A.F. v. Department of Children and Families, 2014 WL 5151623 (Fla. 3rd DCA)

The Mother appeals the trial court’s order terminating her parental rights arguing that the trial court committed reversible error by appointing an attorney ad litem rather than appointing a guardian ad litem to represent the best interests of the child. The Third District Court of Appeal (Third DCA) held that because the right to have a guardian ad litem appointed is a statutory right existing in the Child-not the Mother-and because the Mother did not object to the trial court’s failure to appoint a guardian ad litem at any point in the nearly three years of proceedings … the trial court’s failure to appoint a guardian ad litem mandates reversal only if it was fundamental error. C.M. v. Dep’t of Children & Family Servs., 854 So.2d 777, 779-80 (Fla. 4th DCA 2003).
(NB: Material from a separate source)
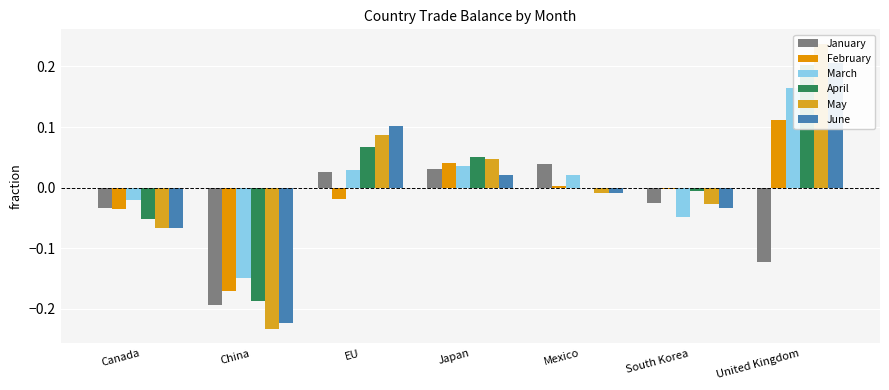

What is the difference between the maximum and second lowest values in the March series?

0.2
The Third DCA held that it was not reversible error for the following reasons:

  • The rules requiring the trial court to appoint a guardian ad litem for the child are in place to ensure that someone is representing the child’s best interests free of conflict and to ensure that the facts of the case have been fully considered.
  • the child’s attorney ad litem was appointed early in the proceedings;
  • when the child’s attorney ad litem was appointed the trial court directed that she represent the best interests of the child; and
  • the record establishes that the child’s attorney ad litem dutifully represented the child’s best interests throughout the case.

Although the child’s attorney ad litem appointment was titled as an attorney ad litem, it does not negate the fact that she fulfilled nearly all the functions required of a guardian ad litem.

The Third DCA affirmed the trial court’s order stating that trial court’s error in failing to appoint a guardian ad litem did not constitute fundamental error.